In this study, we investigated the behavior the CP correction by Boys and Bernardi in many‐body complexes of organic compounds included in two datasets, 3B‐69 and MBC‐36. As expected, the non‐CP HF interaction energies were found to overestimate interaction energy, with errors increasing with increasing number of molecules in a cluster. In both datasets the non‐CP interaction energy did not exhibit a smooth exponential behavior with increasing basis set, prohibiting the application of an exponential fitting that was demonstrated to work for single molecules and dimers. This observation was attributed to the presence of non‐additive forces in many‐body clusters. In the MBC‐36 dataset, clusters were found to exhibit varying types of intermolecular forces from hydrogen bonding to π–π stacking, thus leading to distinct trends in non‐CP HF interaction energies. The latter demonstrated a smooth behavior with increasing basis set, whereas the presence of hydrogen bonding resulted in a varied behavior. In some cases a decrease in non‐CP energy was observed going from smaller‐ to medium‐sized clusters.
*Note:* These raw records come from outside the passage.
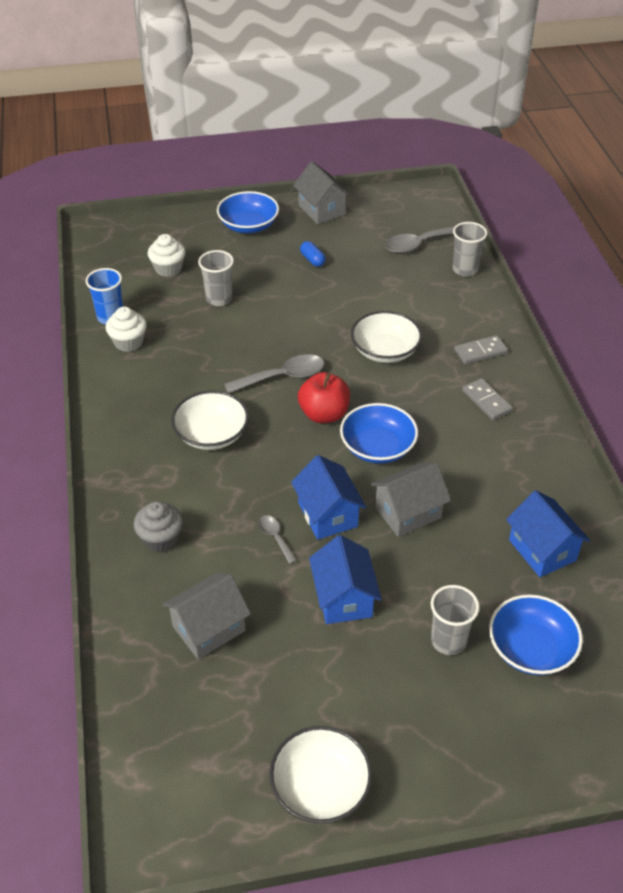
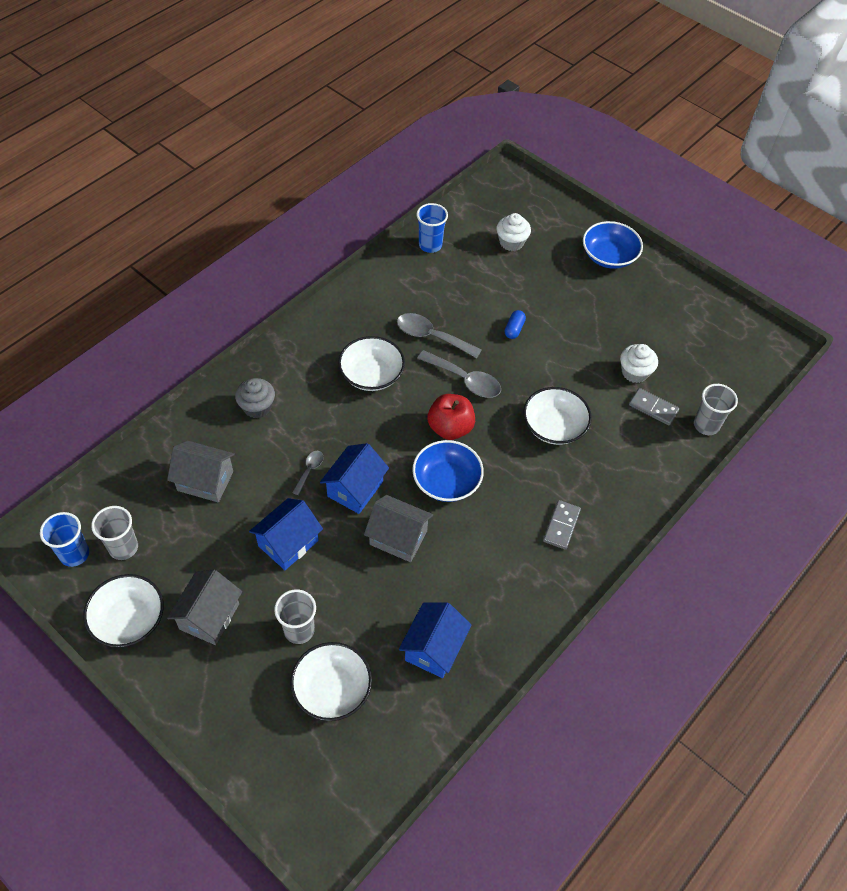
camera: 50 degrees right, 10 degrees up
white cupcake [106,307,147,352] -> white cupcake moved to [620,344,658,383]
grey cup [198,250,234,306] -> grey cup moved to [91,506,138,560]
grey house [293,161,351,224] -> grey house moved to [167,570,242,645]
blue capsule [300,241,326,267] -> blue capsule moved to [505,310,526,339]
grey spoon [385,226,455,253] -> grey spoon moved to [397,313,482,358]
grey domino [454,335,508,364] -> grey domino moved to [629,388,679,425]
blue bowl [489,594,583,675] -> white bowl [290,642,372,721]
none -> blue cup [40,512,89,567]

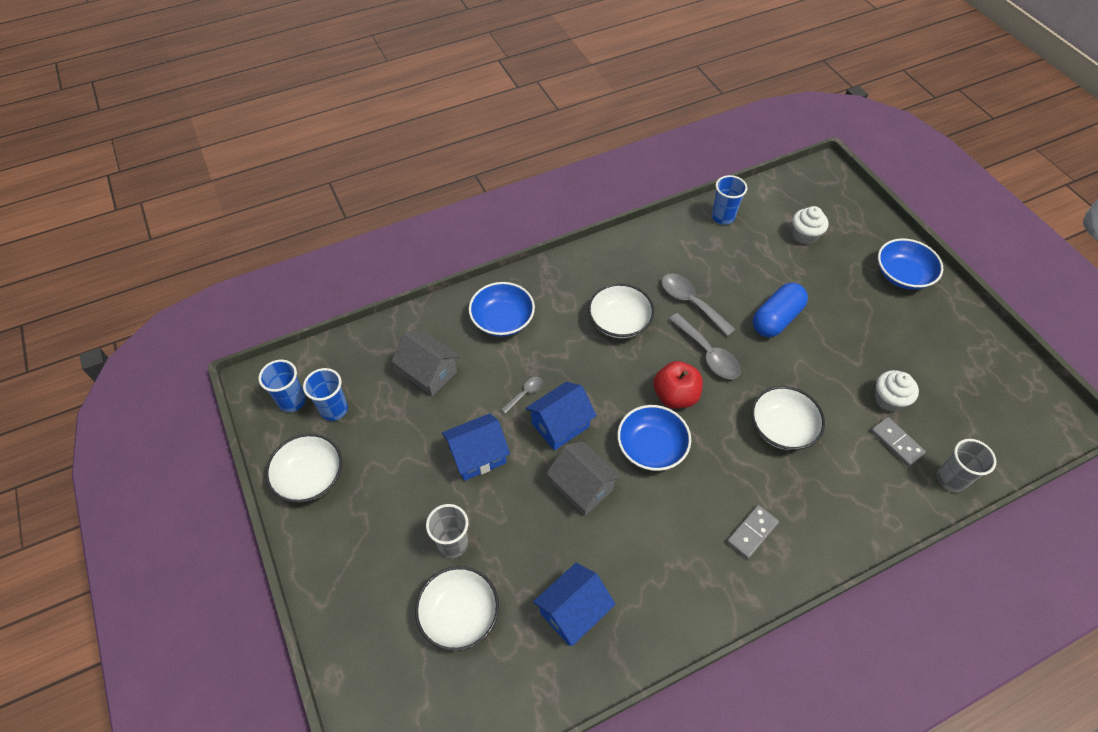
camera: 25 degrees right, 0 degrees up
grey cup [91,506,138,560] -> blue cup [303,368,348,421]
grey house [167,570,242,645] -> none
grey cupcake [235,378,275,418] -> blue bowl [469,282,535,337]
blue capsule [505,310,526,339] -> blue capsule [753,283,808,337], size x2.00

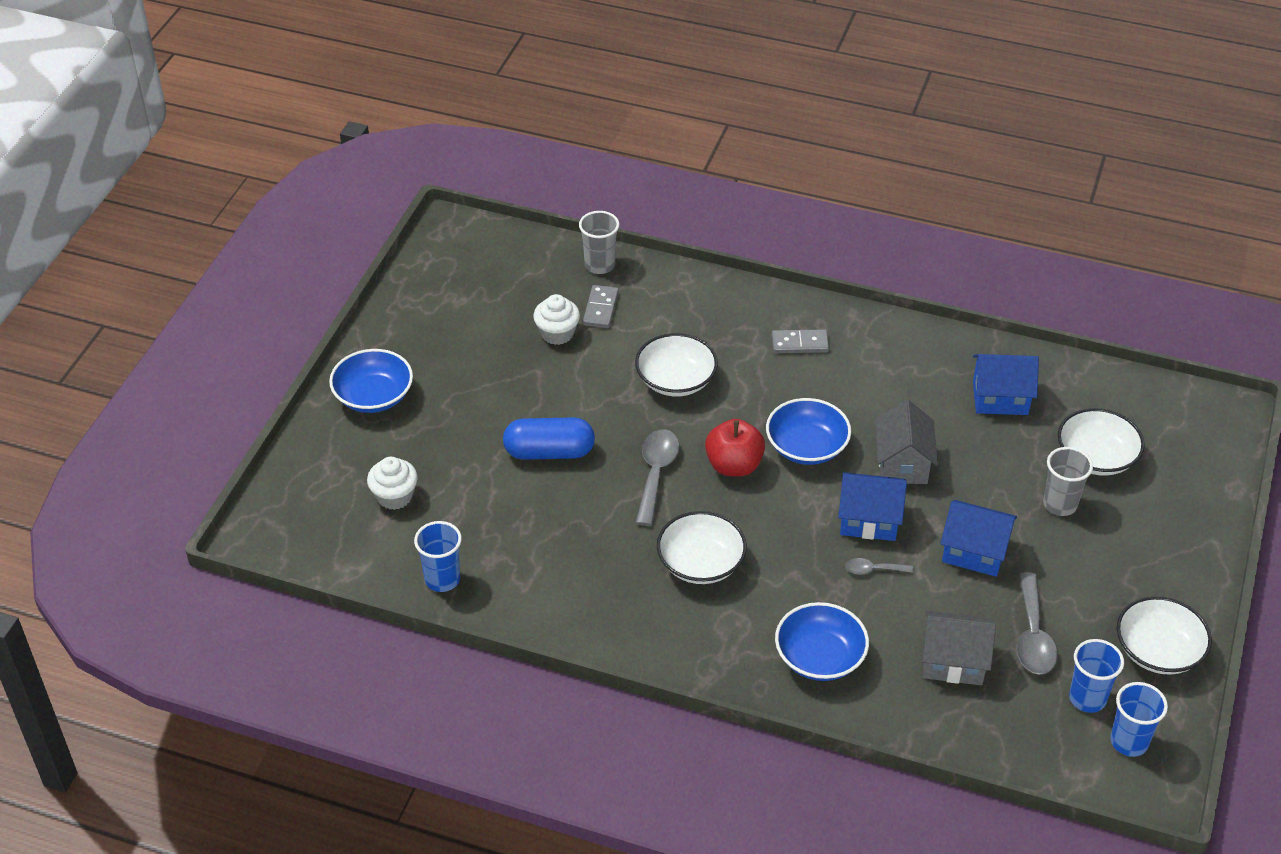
camera: 135 degrees left, 10 degrees down
grey house [391,331,460,396] -> grey house turned 75 degrees counterclockwise [922,611,996,685]
grey spoon [661,273,736,336] -> grey spoon moved to [1017,572,1058,675]

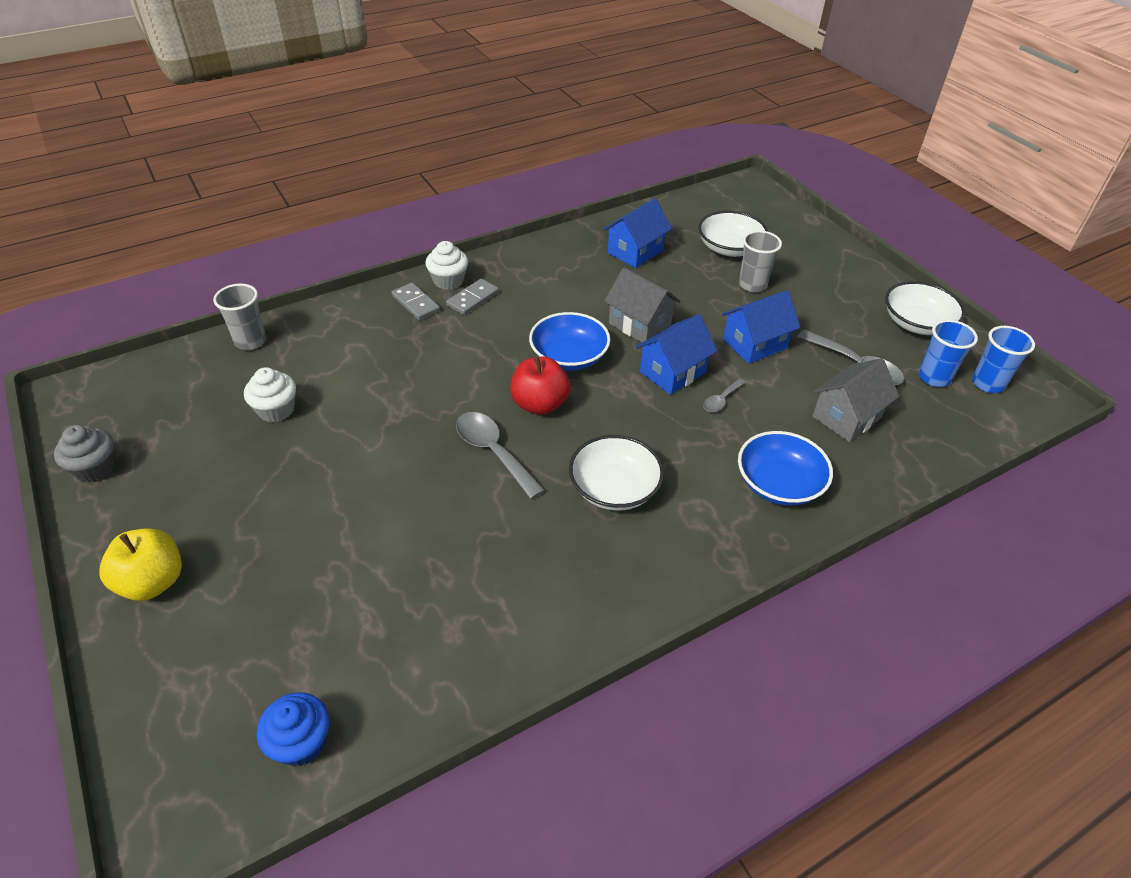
camera: 50 degrees left, 0 degrees up
blue bowl [329,349,413,413] -> yellow apple [100,528,182,601]
white cupcake [367,457,418,510] -> white cupcake moved to [426,241,468,290]
blue cup [414,521,462,592] -> none
blue capsule [503,417,595,460] -> none
grey domino [583,285,619,328] -> grey domino moved to [392,283,440,320]
white bowl [635,333,718,397] -> none
none -> grey cupcake [54,425,116,483]
none -> blue cupcake [257,692,330,766]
The application of the CP correction by Boys and Bernardi significantly improves the quality of HF interaction energy with respect to the benchmark results. RMSD values were found to be well within 1 kJ mol⁻¹ across all basis est and cluster sizes. Therefore, even a small basis set such as cc‐pVDZ can already provide excellent accuracy as long as the HF interaction energies are corrected for BSSE using the CP scheme. Additionally, we studied the local nature of BSSE demonstrating that a cut‐off radius of 10 Å was already sufficient to fully account for BSSE. This strategy was successfully applied in the 2 × 2 × 2 supercells of two polymorphs of benzene—forms I and II, producing errors below 0.2 kJ mol⁻¹. This strategy will allow us to significantly reduce the cost of HF calculations for large‐scale chemical systems.

Supporting information

Appendix S1: Supporting information.

Nguyen A. L. P., Izgorodina E. I., J. Comput. Chem. 2022, 43(8), 568. 10.1002/jcc.26814

DATA AVAILABILITY STATEMENT

The data that supports the findings of this study are available in the Supporting Information of this article.